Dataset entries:
[Start of Attachment]

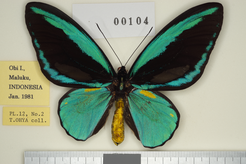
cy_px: 82
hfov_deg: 27.0
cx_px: 123
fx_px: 512
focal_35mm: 75
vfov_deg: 18.2
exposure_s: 1.3
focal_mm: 50
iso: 100
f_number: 11
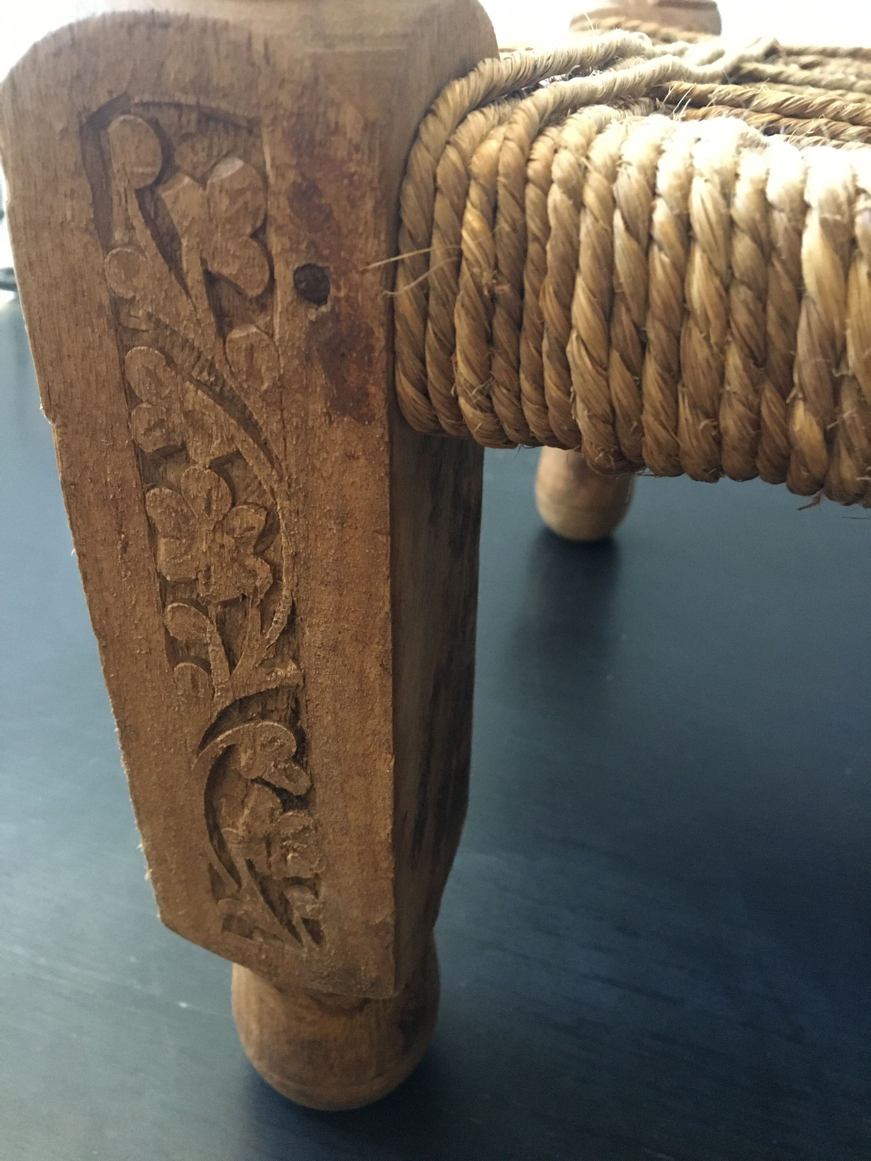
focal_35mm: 29
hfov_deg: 48.2
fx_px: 973
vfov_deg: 61.7
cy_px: 580
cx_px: 436
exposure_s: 1/17
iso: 320
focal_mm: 4.15
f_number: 2.2
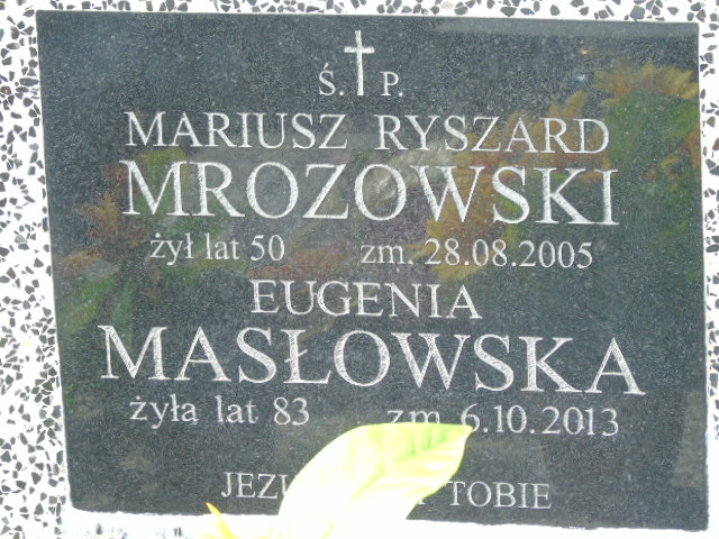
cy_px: 270
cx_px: 360
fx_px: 3863
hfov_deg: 10.6
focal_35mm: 186
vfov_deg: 8.0
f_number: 5
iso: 100
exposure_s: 1/125
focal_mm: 33
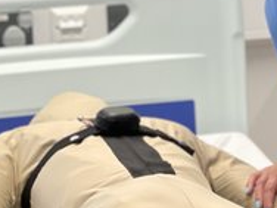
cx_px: 265
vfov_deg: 6.7
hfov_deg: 8.9
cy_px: 114
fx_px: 1768
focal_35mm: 221
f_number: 2
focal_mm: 6
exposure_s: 1/100
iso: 100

[End of Attachment]

GOAL OF THE EXERCISE:
Once the pictures are set aside, repeat the data above exactly.

RESPONSE BOX:
cy_px: 82
hfov_deg: 27.0
cx_px: 123
fx_px: 512
focal_35mm: 75
vfov_deg: 18.2
exposure_s: 1.3
focal_mm: 50
iso: 100
f_number: 11
focal_35mm: 29
hfov_deg: 48.2
fx_px: 973
vfov_deg: 61.7
cy_px: 580
cx_px: 436
exposure_s: 1/17
iso: 320
focal_mm: 4.15
f_number: 2.2
cy_px: 270
cx_px: 360
fx_px: 3863
hfov_deg: 10.6
focal_35mm: 186
vfov_deg: 8.0
f_number: 5
iso: 100
exposure_s: 1/125
focal_mm: 33
cx_px: 265
vfov_deg: 6.7
hfov_deg: 8.9
cy_px: 114
fx_px: 1768
focal_35mm: 221
f_number: 2
focal_mm: 6
exposure_s: 1/100
iso: 100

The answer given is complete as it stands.